We must wait, say Christians and Jews. Jews wait for the messiah to come. Christians wait for the messiah to return. But all agree that the arrival of the messiah will usher in a reign of peace and justice and health and fulfillment that is sadly lacking today.
And so the creed tells us that the Messiah who has ascended into heaven, into the Godly realm, will return to judge the quick and the dead – quick meaning the living, not the fleet of foot.
Far from being a frightening thing, judgment and justice at last are devoutly to be prayed for. People who have suffered from the tyranny of power and arbitrary torture want nothing more than to see its perpetrators destroyed. Don’t we all? Don’t we still root for the good people in the movies, the guys in the white hats, fighting for truth and justice and the American way? Don’t we want to see good rewarded and evil punished? Of course we do. If justice does not come, the world can not be redeemed.
It is into this expectation that Jesus arrived in history, and continues to arrive in our hearts. And the story of the last judgment, which is attributed to him in Matthew’s gospel, is both conventional and revolutionary. It is conventional in that it assures his hearers that good will prevail and that evil will be punished and destroyed. The image of the lake of fire is used for evil doers, and paradise for the righteous. But what is revolutionary is the standard used for judgment. Righteousness is not ascribed to members of a national or ritual group. There are no standards of orthodox belief that have to be met. Rather, Jesus assures his hearers that judgment will be meted out to everyone on the basis of how they have treated the innocent, the stranger, the imprisoned, the sick, the poor. That’s it.

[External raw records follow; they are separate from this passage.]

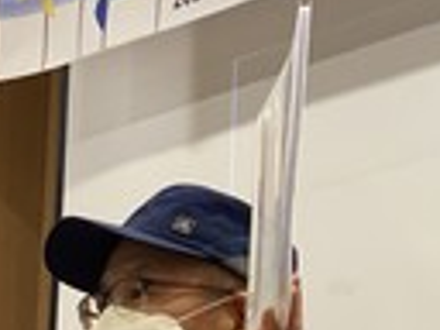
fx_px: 3101
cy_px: 299
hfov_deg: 8.1
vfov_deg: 6.1
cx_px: 244
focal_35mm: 244
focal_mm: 6
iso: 125
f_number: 2
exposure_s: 1/40
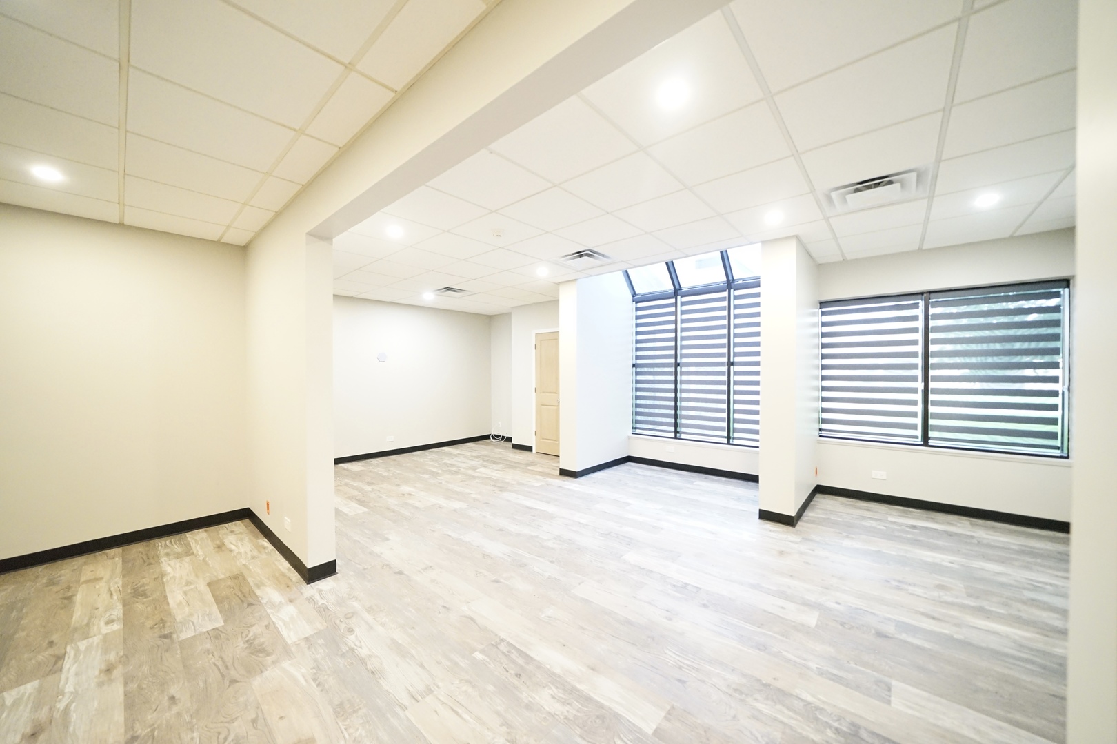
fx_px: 372
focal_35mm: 12
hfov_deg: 112.6
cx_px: 558
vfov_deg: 90.0
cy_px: 372
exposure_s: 1/60
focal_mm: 12
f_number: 4
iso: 6400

Those who have responded to need and suffering will be welcomed into the kingdom of heaven, while those who – no matter how religious they claim to have been – have ignored the needs of others will be the ones who are destroyed. Reassuring? Yes, but only on the surface. More deeply it is a challenge to self-righteousness – not chiefly to someone else’s self-righteousness, but our own. Its effect should be to reassure us that justice matters, supremely and profoundly, and to break through every rationalization and ritual.
Many people today do not believe in any kind of ultimate judgment. All that matters is what happens now. The world belongs to those who take it. We should be nice, of course, but not because it matters ultimately. We should be nice just because it is to our advantage to be nice. This view characterizes most of our moral life. Other religious traditions, eastern ones, teach a law of karma. This present life’s actions will be rewarded or punished in a future incarnation. Ultimately, the mighty will be humbled. What goes around comes around. This teaching also proclaims a kind of justice.
But Christianity is different. We believe that we have only one life on this earth. What we do matters, ultimately. How we treat people will never be hidden. The truth will be known. Nothing is hidden that shall not be revealed. For most of the world, that truth is reassuring. But for some of us, it is scary as hell. Amen.